↓↓↓

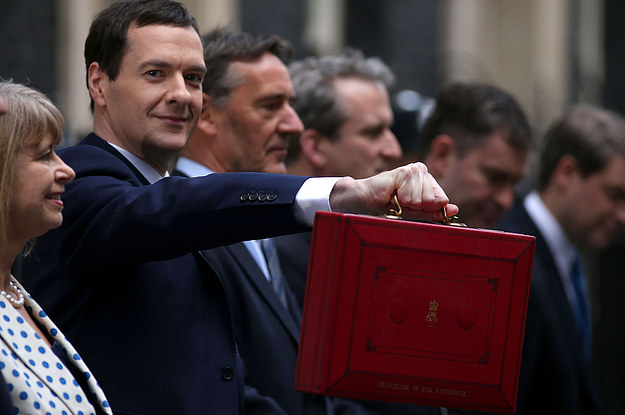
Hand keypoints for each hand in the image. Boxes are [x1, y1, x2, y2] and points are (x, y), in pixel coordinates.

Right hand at [329, 162, 458, 221]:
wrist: (365, 200)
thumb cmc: (387, 205)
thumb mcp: (414, 212)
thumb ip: (434, 211)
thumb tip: (455, 210)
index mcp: (427, 180)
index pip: (442, 199)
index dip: (427, 208)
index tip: (411, 206)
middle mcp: (422, 171)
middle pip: (435, 199)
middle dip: (417, 206)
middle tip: (401, 202)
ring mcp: (413, 169)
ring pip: (424, 198)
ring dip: (408, 203)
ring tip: (396, 198)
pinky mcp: (404, 171)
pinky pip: (412, 194)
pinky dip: (401, 199)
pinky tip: (392, 193)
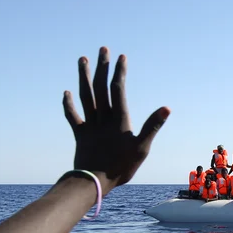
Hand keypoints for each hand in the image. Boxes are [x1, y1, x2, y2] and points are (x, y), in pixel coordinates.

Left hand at [63, 47, 169, 192]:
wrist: (94, 182)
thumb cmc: (121, 168)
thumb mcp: (142, 149)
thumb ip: (152, 126)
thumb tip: (166, 108)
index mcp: (119, 120)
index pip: (118, 90)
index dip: (119, 72)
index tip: (121, 57)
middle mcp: (103, 119)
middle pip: (100, 88)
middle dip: (102, 68)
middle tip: (103, 50)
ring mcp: (90, 125)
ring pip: (85, 96)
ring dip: (83, 77)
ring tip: (82, 59)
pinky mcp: (80, 134)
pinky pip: (73, 116)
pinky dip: (68, 104)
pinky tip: (66, 92)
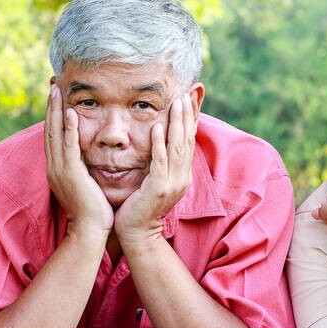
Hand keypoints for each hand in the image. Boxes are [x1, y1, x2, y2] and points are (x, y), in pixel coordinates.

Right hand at [44, 84, 112, 242]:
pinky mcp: (71, 174)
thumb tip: (88, 154)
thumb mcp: (85, 182)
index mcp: (57, 168)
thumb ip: (83, 166)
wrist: (90, 231)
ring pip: (54, 134)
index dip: (53, 114)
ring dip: (55, 110)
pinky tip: (70, 113)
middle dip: (50, 106)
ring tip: (56, 90)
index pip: (53, 135)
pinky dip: (68, 129)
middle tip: (52, 83)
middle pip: (49, 129)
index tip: (56, 94)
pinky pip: (69, 147)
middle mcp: (54, 166)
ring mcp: (60, 170)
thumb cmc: (93, 209)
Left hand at [114, 93, 196, 247]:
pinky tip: (157, 127)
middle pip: (187, 140)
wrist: (137, 233)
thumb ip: (160, 163)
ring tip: (176, 103)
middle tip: (186, 94)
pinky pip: (160, 162)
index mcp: (182, 175)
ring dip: (177, 123)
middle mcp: (182, 177)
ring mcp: (172, 184)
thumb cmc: (140, 206)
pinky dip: (160, 144)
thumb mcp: (155, 181)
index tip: (189, 100)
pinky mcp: (157, 189)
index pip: (188, 142)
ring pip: (177, 147)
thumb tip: (160, 142)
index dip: (190, 120)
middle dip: (186, 116)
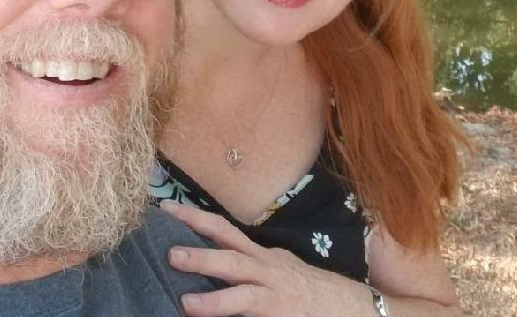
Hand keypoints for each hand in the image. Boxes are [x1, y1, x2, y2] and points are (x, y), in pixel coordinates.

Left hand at [161, 200, 373, 316]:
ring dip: (209, 288)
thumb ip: (249, 262)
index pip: (223, 229)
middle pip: (228, 249)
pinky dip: (225, 312)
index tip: (167, 209)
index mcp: (260, 254)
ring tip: (182, 289)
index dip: (195, 218)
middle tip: (167, 244)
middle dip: (198, 246)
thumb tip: (216, 253)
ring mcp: (272, 292)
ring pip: (239, 285)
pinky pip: (248, 312)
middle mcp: (265, 267)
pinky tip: (203, 314)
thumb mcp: (277, 267)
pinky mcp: (277, 314)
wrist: (349, 306)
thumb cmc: (307, 288)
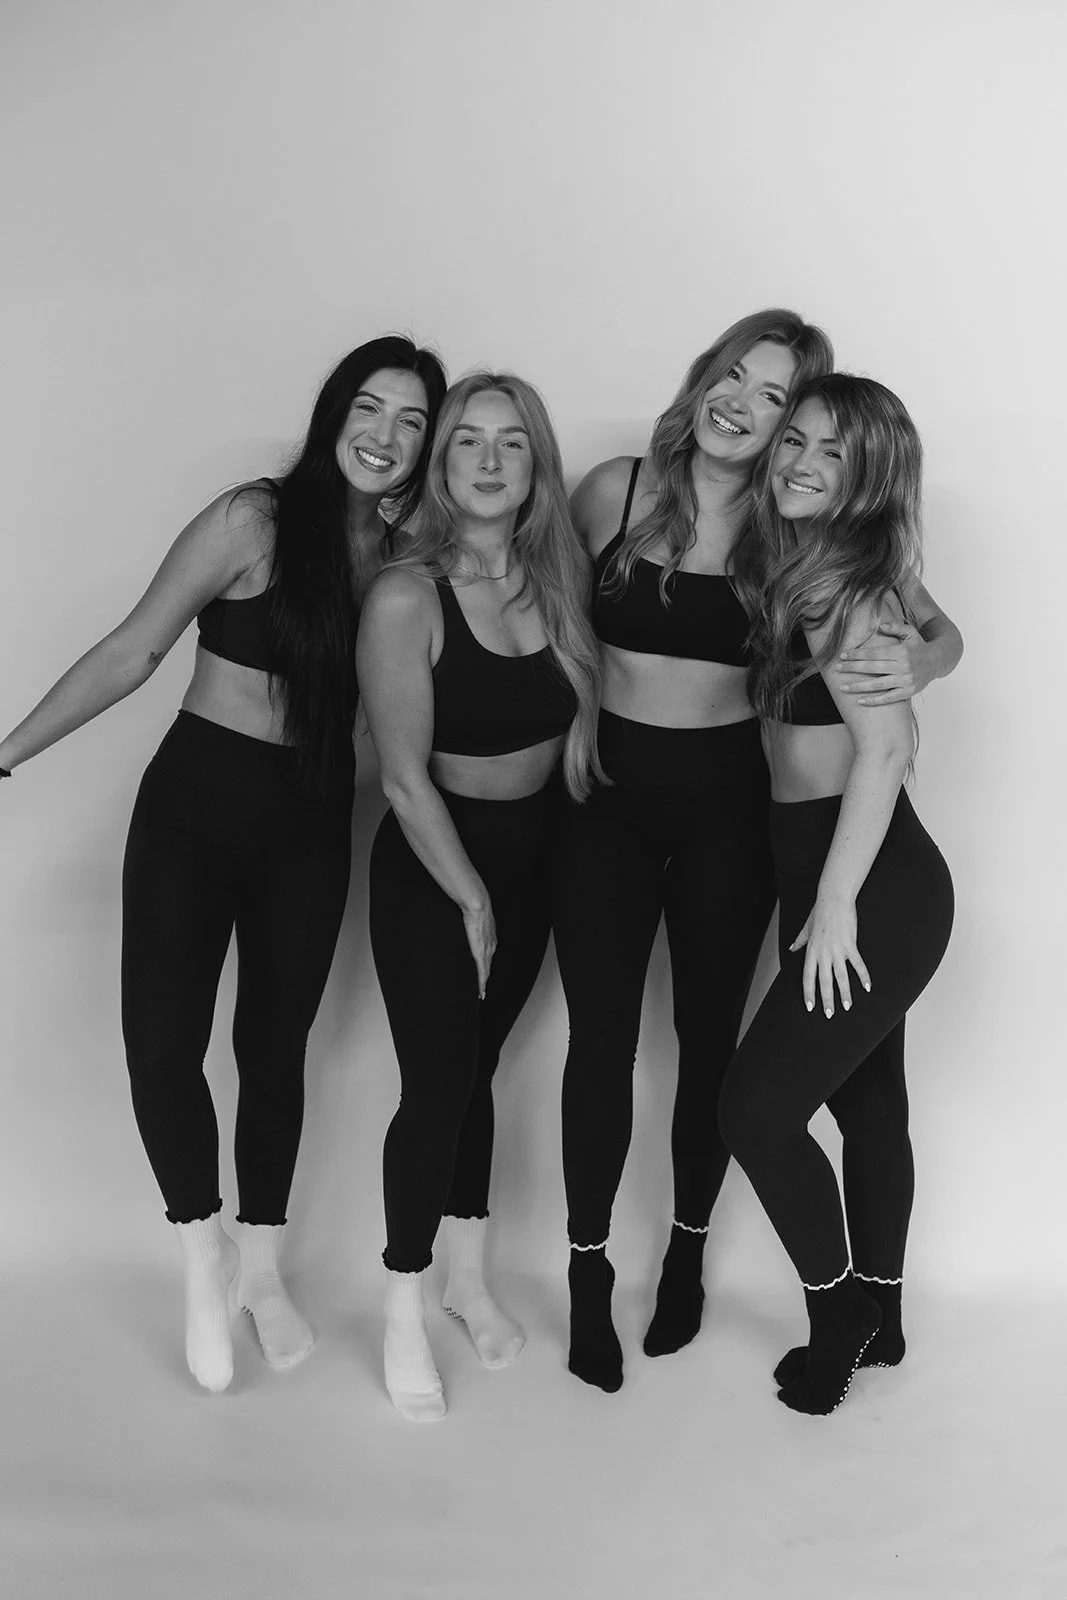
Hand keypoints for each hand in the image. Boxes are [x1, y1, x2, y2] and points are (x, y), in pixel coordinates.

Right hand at [462, 902, 496, 999]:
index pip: (488, 955)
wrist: (477, 904)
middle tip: (482, 989)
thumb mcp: (475, 916)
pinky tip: (481, 991)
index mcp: (490, 937)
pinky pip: (482, 973)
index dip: (486, 966)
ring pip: (487, 971)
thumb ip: (471, 921)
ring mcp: (488, 950)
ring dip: (484, 982)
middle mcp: (492, 945)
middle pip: (489, 966)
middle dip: (486, 977)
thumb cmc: (475, 906)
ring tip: (481, 993)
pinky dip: (482, 983)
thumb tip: (465, 919)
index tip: (484, 974)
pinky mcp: (480, 954)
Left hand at [789, 897, 870, 1018]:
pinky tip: (867, 987)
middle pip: (824, 982)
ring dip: (844, 993)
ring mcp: (837, 950)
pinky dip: (863, 977)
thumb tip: (792, 948)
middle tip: (829, 1014)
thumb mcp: (806, 928)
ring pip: (840, 977)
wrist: (834, 899)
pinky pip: (857, 965)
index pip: (808, 977)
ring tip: (847, 1007)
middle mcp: (822, 954)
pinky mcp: (850, 945)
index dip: (808, 993)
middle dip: (826, 1000)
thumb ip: (800, 940)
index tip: (810, 1006)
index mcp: (811, 951)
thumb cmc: (820, 912)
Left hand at [834, 618, 936, 703]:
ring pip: (878, 685)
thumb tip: (879, 626)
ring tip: (843, 687)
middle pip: (872, 668)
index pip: (874, 653)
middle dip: (852, 668)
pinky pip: (888, 698)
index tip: (843, 656)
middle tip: (837, 669)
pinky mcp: (908, 692)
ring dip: (858, 686)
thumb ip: (895, 627)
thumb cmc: (919, 646)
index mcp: (901, 651)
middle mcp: (904, 667)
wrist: (938, 661)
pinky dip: (874, 701)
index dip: (857, 654)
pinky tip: (859, 701)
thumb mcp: (910, 632)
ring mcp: (906, 681)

↑↑↑

Reproduce word for word the material above, beginning with the line that contains "middle mcp: (492, 945)" and ending with the line that contains "thumb ip: (895, 627)".

middle mcp: (492, 945)
middle pip: (489, 966)
middle dip: (486, 977)
thumb cmc: (475, 906)
ring tip: (481, 993)
pinky dip: (482, 983)
thumb tip: (465, 919)
index tip: (484, 974)
pinky mcp: (480, 954)
Left hand at [789, 897, 870, 1018]:
pinky tip: (867, 987)
middle pip: (824, 982)
ring dip: (844, 993)
ring mcp: (837, 950)
pinky dip: (863, 977)
thumb tip: (792, 948)
middle tip: (829, 1014)
thumb mcp: (806, 928)
ring pip: (840, 977)
wrist: (834, 899)
pinky pip: (857, 965)
index pip: (808, 977)
ring tip: (847, 1007)
middle mcp: (822, 954)
pinky mcp: (850, 945)
index dip: (808, 993)
middle dip: (826, 1000)
thumb ip: (800, 940)
index tip: (810, 1006)
index mcp: (811, 951)
thumb cmc: (820, 912)
Left hand at [834, 618, 936, 703]:
ring pip: (878, 685)
thumb tip: (879, 626)
ring tip: (843, 687)
middle pip: (872, 668)
index pip: (874, 653)
middle dip: (852, 668)
pinky pip: (888, 698)
index tip: (843, 656)
middle tip: (837, 669)
pinky mcp: (908, 692)
ring dip: (858, 686)
thumb ip: (895, 627)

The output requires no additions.